Task prompt → Where in the listing does the word "Right" appear? Report each line that holds it.

Data under study →
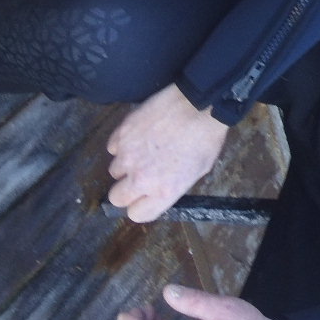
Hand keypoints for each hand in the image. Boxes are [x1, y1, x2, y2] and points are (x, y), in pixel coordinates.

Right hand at [107, 84, 228, 222]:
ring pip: (114, 170)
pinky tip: (139, 134)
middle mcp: (141, 178)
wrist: (198, 104)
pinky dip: (122, 143)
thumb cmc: (205, 137)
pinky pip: (113, 147)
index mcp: (163, 192)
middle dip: (125, 190)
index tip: (143, 198)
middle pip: (117, 198)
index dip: (140, 206)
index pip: (137, 215)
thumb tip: (158, 190)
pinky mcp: (121, 134)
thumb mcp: (197, 172)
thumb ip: (172, 187)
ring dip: (126, 164)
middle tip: (137, 177)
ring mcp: (128, 156)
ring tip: (144, 150)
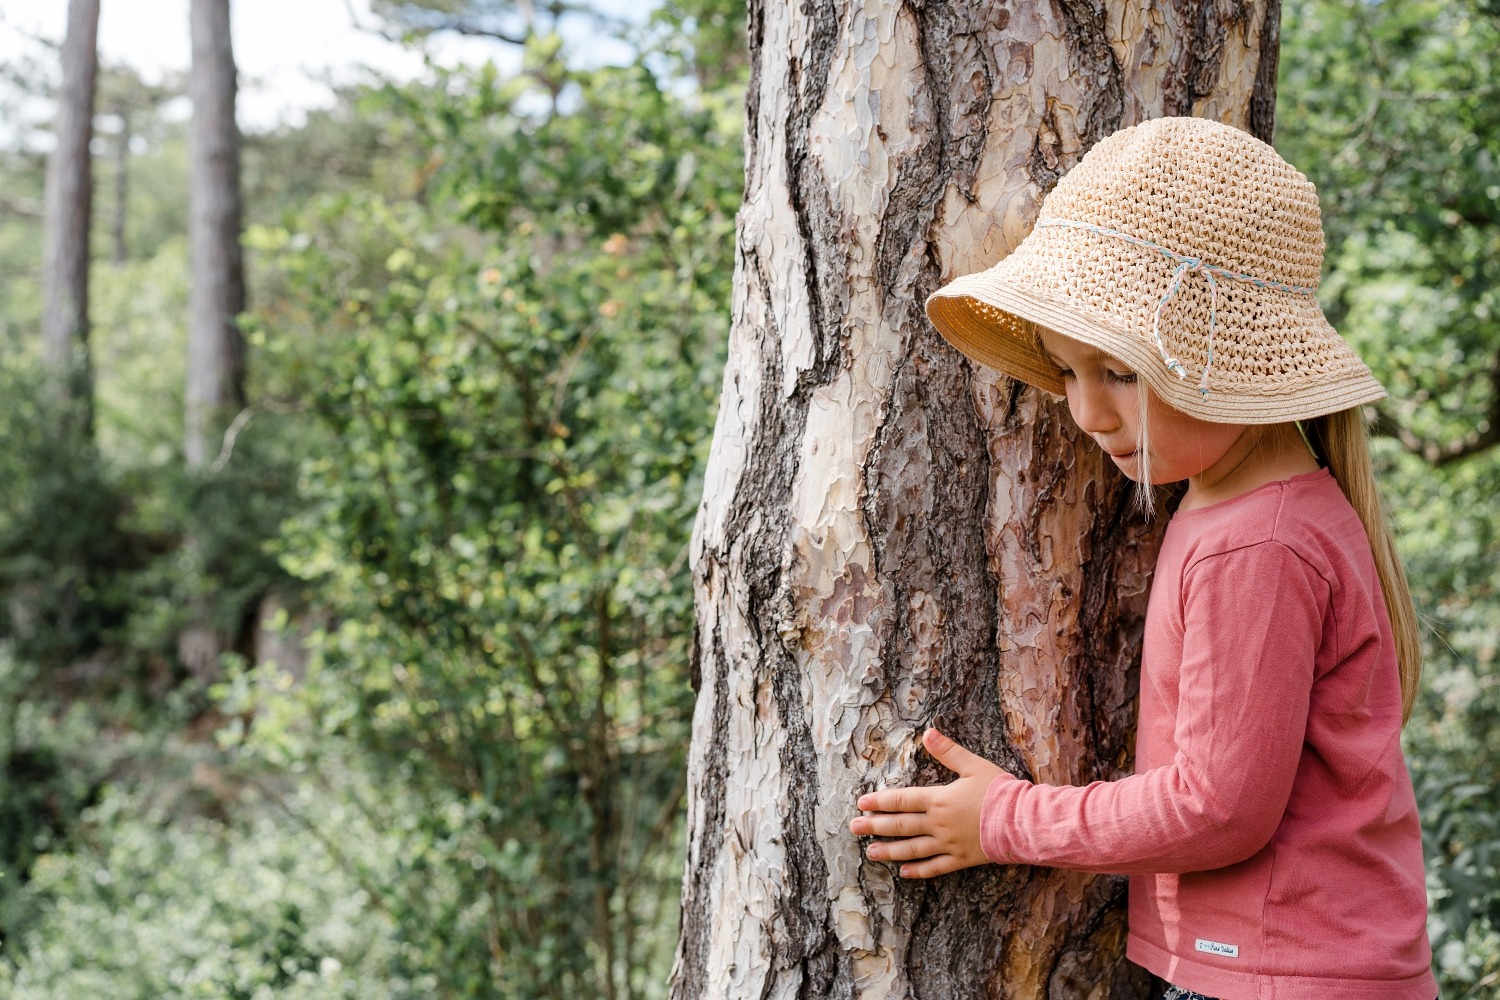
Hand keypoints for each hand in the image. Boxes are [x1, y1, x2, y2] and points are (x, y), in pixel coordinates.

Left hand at [848, 728, 1008, 877]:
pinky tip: (905, 873)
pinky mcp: (961, 859)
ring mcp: (948, 844)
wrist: (1023, 822)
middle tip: (853, 828)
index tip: (861, 804)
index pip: (901, 800)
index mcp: (938, 799)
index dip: (879, 802)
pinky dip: (919, 871)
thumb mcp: (973, 765)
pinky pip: (936, 868)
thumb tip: (928, 732)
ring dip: (890, 851)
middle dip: (875, 826)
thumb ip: (948, 751)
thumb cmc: (999, 791)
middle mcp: (938, 824)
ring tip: (871, 852)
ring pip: (912, 850)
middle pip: (900, 826)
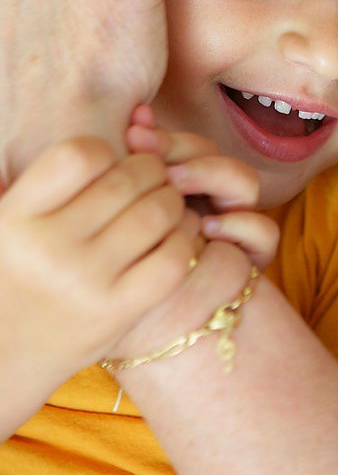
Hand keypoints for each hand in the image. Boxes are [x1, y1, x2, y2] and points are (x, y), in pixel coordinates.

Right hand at [0, 135, 193, 435]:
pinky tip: (175, 235)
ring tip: (166, 202)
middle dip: (150, 170)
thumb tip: (135, 117)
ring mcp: (85, 282)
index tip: (107, 163)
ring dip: (172, 199)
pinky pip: (171, 258)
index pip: (78, 155)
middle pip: (128, 180)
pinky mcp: (117, 313)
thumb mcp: (10, 220)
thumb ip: (49, 176)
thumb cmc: (17, 271)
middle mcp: (48, 247)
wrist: (4, 358)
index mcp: (16, 216)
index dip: (105, 150)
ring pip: (157, 213)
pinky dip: (184, 238)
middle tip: (152, 176)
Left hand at [126, 107, 278, 270]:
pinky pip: (263, 232)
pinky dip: (240, 226)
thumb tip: (137, 114)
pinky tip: (208, 230)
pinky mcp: (254, 256)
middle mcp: (215, 197)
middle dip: (183, 149)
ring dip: (210, 176)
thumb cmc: (131, 265)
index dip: (165, 134)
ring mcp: (237, 223)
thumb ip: (135, 168)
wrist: (146, 331)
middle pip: (215, 154)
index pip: (188, 143)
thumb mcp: (131, 212)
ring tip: (174, 185)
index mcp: (184, 181)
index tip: (134, 131)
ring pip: (244, 181)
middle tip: (149, 154)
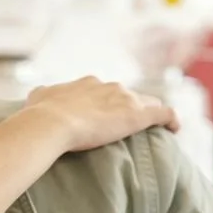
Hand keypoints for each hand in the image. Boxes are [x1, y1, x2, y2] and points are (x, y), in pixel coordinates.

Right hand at [22, 77, 179, 152]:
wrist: (51, 122)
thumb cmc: (41, 114)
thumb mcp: (38, 97)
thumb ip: (43, 94)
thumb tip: (38, 95)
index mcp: (88, 83)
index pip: (106, 91)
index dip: (109, 103)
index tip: (108, 116)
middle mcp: (109, 86)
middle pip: (128, 95)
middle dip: (130, 107)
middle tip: (128, 126)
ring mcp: (125, 99)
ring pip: (148, 102)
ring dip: (151, 113)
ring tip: (156, 129)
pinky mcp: (138, 114)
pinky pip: (164, 113)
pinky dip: (171, 119)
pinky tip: (175, 129)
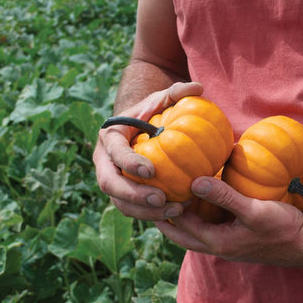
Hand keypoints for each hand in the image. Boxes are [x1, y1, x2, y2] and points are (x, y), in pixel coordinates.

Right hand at [93, 82, 203, 220]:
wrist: (139, 129)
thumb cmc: (152, 113)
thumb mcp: (162, 100)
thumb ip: (176, 92)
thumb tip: (198, 87)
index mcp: (110, 137)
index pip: (114, 152)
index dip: (129, 162)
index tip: (151, 170)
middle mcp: (105, 162)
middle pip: (109, 184)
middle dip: (133, 195)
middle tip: (161, 198)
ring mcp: (113, 180)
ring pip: (121, 203)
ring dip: (145, 211)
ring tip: (175, 210)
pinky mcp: (124, 195)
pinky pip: (134, 210)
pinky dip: (152, 215)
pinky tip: (177, 214)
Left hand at [155, 176, 302, 267]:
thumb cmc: (281, 227)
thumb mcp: (253, 210)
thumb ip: (224, 196)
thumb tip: (195, 182)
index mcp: (217, 242)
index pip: (182, 224)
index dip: (167, 207)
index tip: (156, 188)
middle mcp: (218, 246)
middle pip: (181, 235)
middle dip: (166, 220)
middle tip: (153, 199)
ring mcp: (226, 243)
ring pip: (194, 232)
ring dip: (181, 218)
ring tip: (171, 198)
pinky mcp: (235, 238)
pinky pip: (209, 227)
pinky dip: (199, 216)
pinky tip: (201, 199)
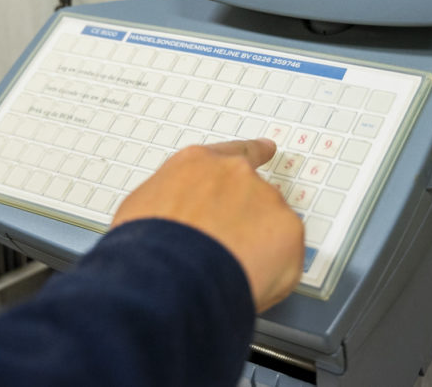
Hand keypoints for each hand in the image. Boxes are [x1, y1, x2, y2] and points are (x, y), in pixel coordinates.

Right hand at [111, 139, 303, 311]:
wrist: (169, 276)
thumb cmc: (147, 249)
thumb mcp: (141, 210)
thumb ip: (175, 203)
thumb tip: (181, 221)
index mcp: (198, 164)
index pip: (232, 152)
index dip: (252, 153)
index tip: (267, 149)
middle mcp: (236, 174)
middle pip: (253, 195)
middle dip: (245, 221)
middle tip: (227, 251)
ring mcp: (266, 199)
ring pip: (271, 227)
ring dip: (258, 248)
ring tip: (228, 274)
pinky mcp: (289, 231)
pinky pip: (286, 258)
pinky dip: (272, 274)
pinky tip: (245, 283)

Task result →
Right hand at [107, 84, 228, 222]:
Right hand at [0, 135, 193, 435]:
Right hand at [22, 77, 179, 152]:
Right hand at [93, 82, 203, 220]:
Right hand at [111, 139, 303, 311]:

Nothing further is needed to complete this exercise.